> **TEXTO PARA LEER**
######

Demanda un diálogo directo con el Gobierno federal ante lo que califican como un “ataque” al campo.

Organizaciones agrícolas y transportistas de todo el país han convocado a un paro nacional para el lunes 24 de noviembre, que incluirá bloqueos de carreteras, toma de aduanas y cierre de pasos fronterizos, con el objetivo de presionar al Gobierno por la aprobación de la nueva Ley General de Aguas.  

El bloque conformado por el Frente Nacional de Rescate del Campo y la Asociación Nacional de Transportistas (ANTAC) anunció que la movilización será la más amplia hasta la fecha, y que incluye además de las vías terrestres la “toma de aduanas”, lo que implica interrumpir el flujo de mercancías.  

¿Qué exigen?

Entre sus principales demandas están:

• Que los granos básicos sean excluidos del Tratado entre México, Estados Unidos y Canadá (T-MEC).  

• La creación o reactivación de una banca de desarrollo para el campo.  

• Mejores precios de garantía para cultivos como maíz y trigo.  

• Mayor seguridad en carreteras para el transporte de productos agrícolas.  

• Y una revisión profunda de la Ley General de Aguas, que consideran atenta contra sus derechos de agua y propiedad.  

El conflicto se centra en que la iniciativa de ley —impulsada por el Gobierno de Claudia Sheinbaum— estipula que las concesiones de agua ya no podrán transmitirse entre particulares, sino que deberán regresar al Estado para su reasignación. Esto, denuncian los productores, afecta la herencia, venta o valor de sus tierras.  

• Bloqueos carreteros en rutas de mercancías (sin interrumpir transporte de pasajeros) para “tapar el tránsito de mercancías”.  

• Toma de aduanas y pasos fronterizos como forma de presión máxima.  

• Además, anuncian que permanecerán en plantón indefinido frente a la sede de la Secretaría de Agricultura y Desarrollo Rural hasta que haya un diálogo directo con la Presidenta Sheinbaum, sin intermediarios.  

Transportistas como ANTAC se sumaron para reforzar la movilización y vincular sus propios reclamos (inseguridad en carreteras, condiciones para el transporte de carga) con los del campo, bajo la consigna de “cada bloqueo campesino será también un bloqueo transportista”.  

• Si se lleva a cabo, el paro podría afectar la cadena de suministro agrícola, el cruce de mercancías en aduanas y, por tanto, tener impacto económico amplio.

• También el Gobierno enfrentará una presión política importante: tiene por delante la aprobación legislativa de la ley y ahora una movilización nacional que busca marcar agenda.

• Finalmente, el conflicto revive la tensión entre modernización de leyes nacionales (agua, medio ambiente) y los derechos de los productores agrarios que lo perciben como amenaza a su estabilidad y patrimonio.

######

> **DATOS PROPORCIONADOS**
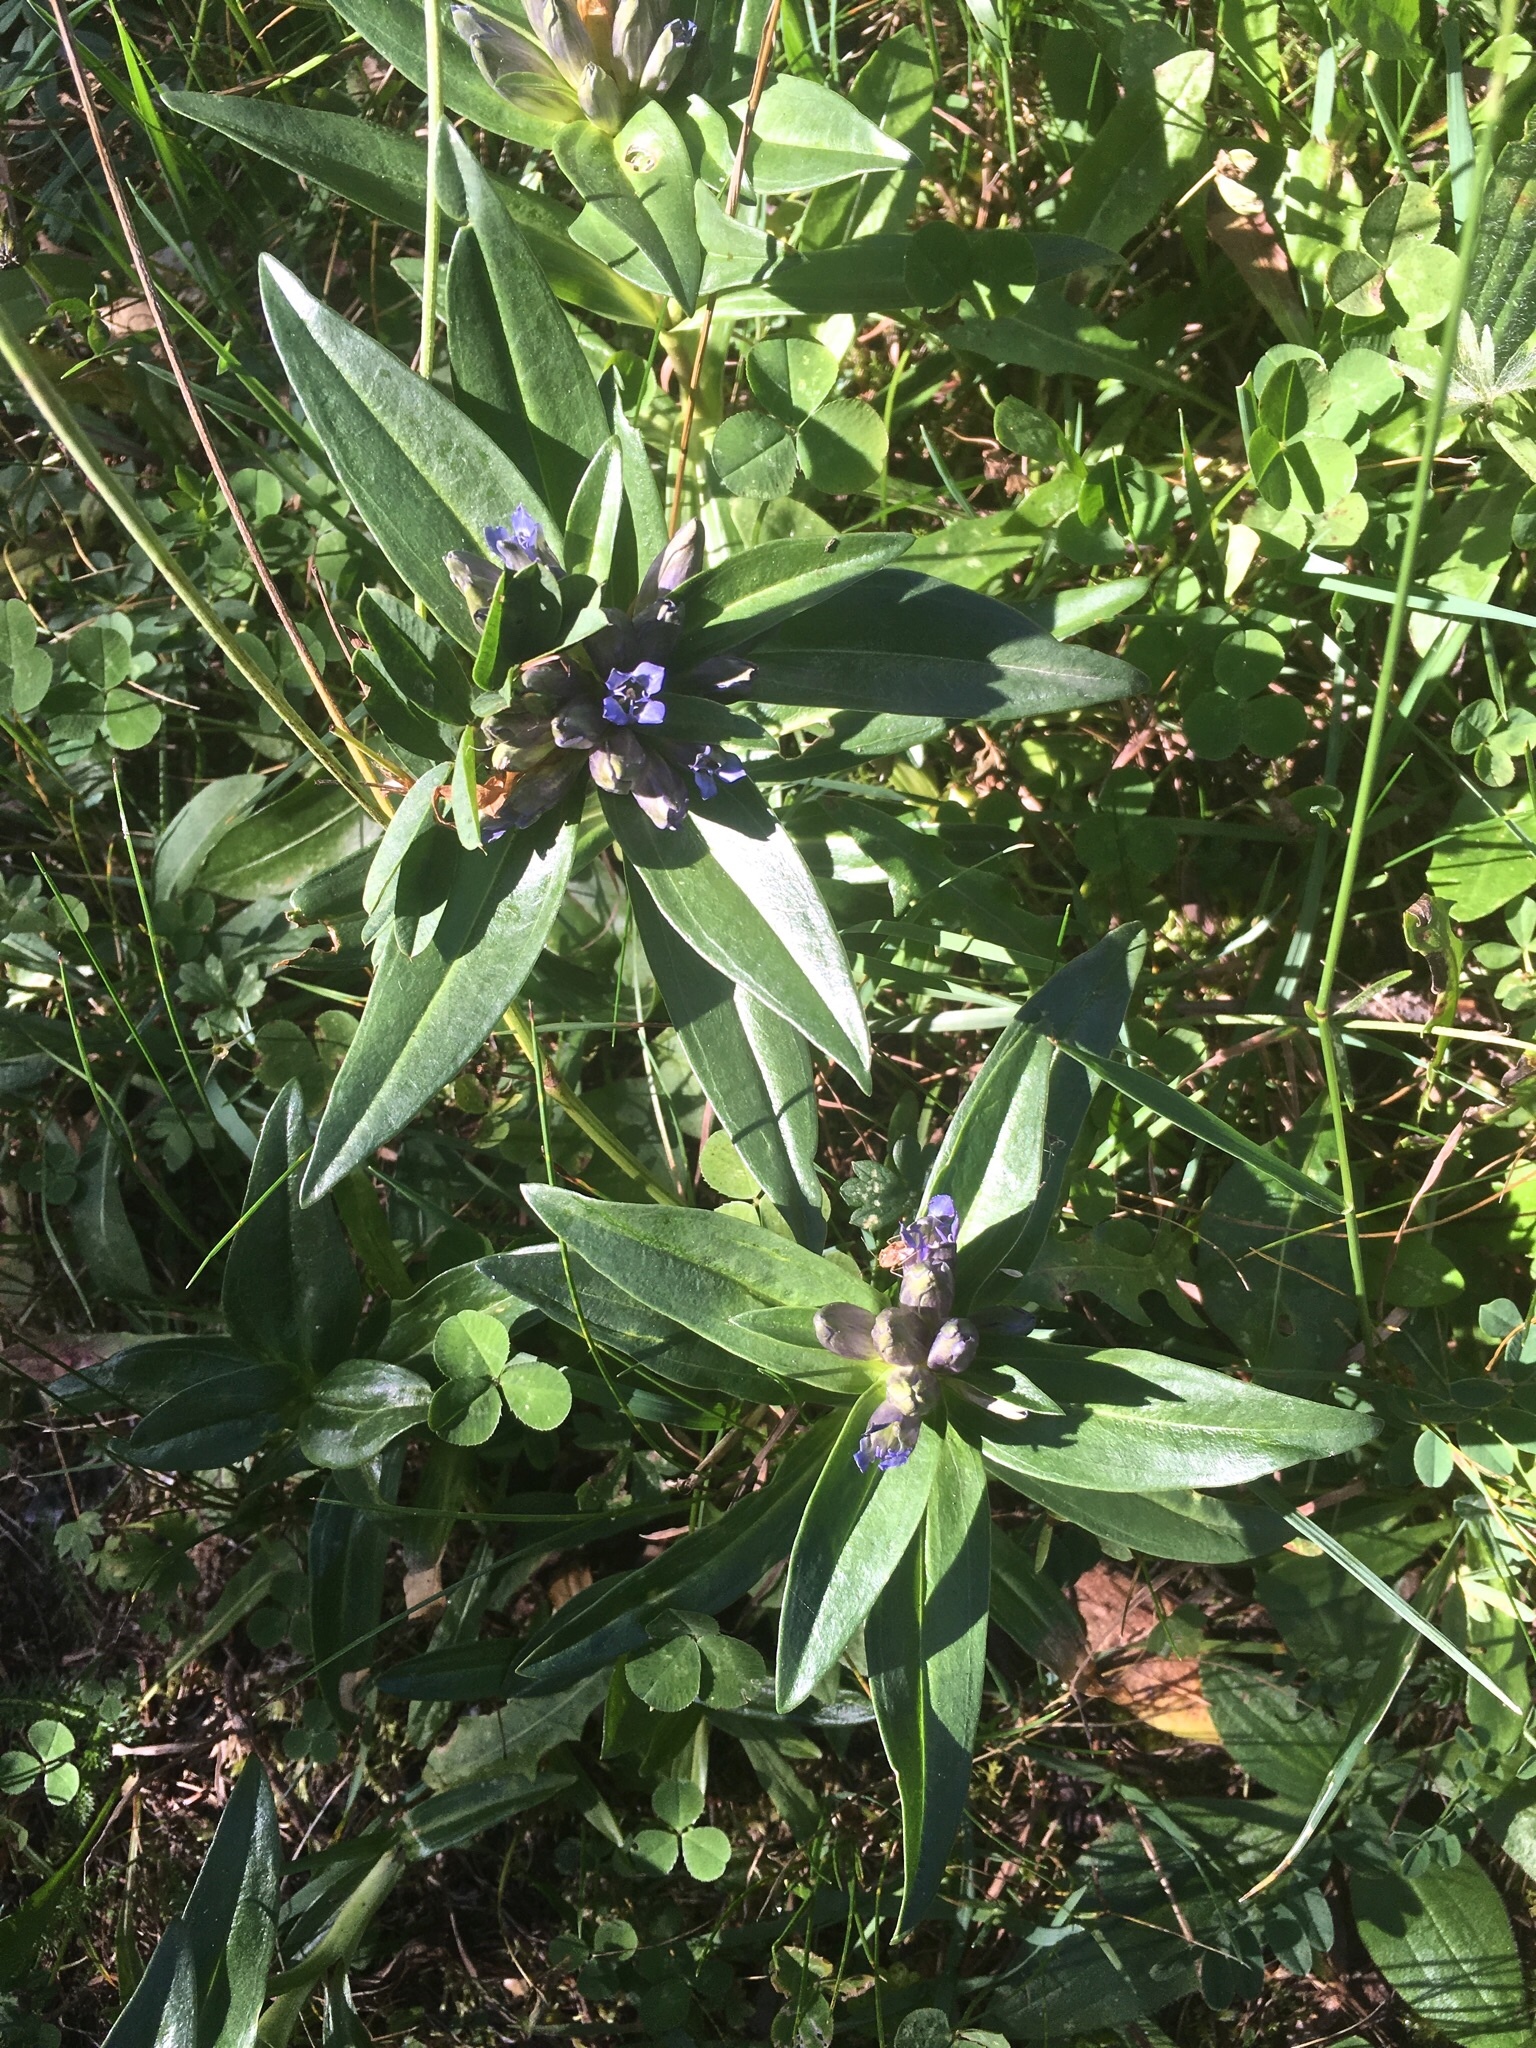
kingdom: Plantae
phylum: Tracheophyta
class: Magnoliopsida
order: Gentianales
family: Gentianaceae
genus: Gentiana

######

> **QUÉ HACER**
Copia el fragmento del texto sobre el paro nacional que comienza en "Organizaciones agrícolas y" y termina en "y Canadá (T-MEC).", y sustituye "bloqueos de carreteras" por "cortes de carreteras". Las filas no guardan ninguna relación con el texto.

> **RESPUESTA**
Organizaciones agrícolas y transportistas de todo el país han convocado a un paro nacional para el lunes 24 de noviembre, que incluirá cortes de carreteras, toma de aduanas y cierre de pasos fronterizos, con el objetivo de presionar al Gobierno por la aprobación de la nueva Ley General de Aguas.  

El bloque conformado por el Frente Nacional de Rescate del Campo y la Asociación Nacional de Transportistas (ANTAC) anunció que la movilización será la más amplia hasta la fecha, y que incluye además de las vías terrestres la “toma de aduanas”, lo que implica interrumpir el flujo de mercancías.  

¿Qué exigen?

Entre sus principales demandas están:

• Que los granos básicos sean excluidos del Tratado entre México, Estados Unidos y Canadá (T-MEC).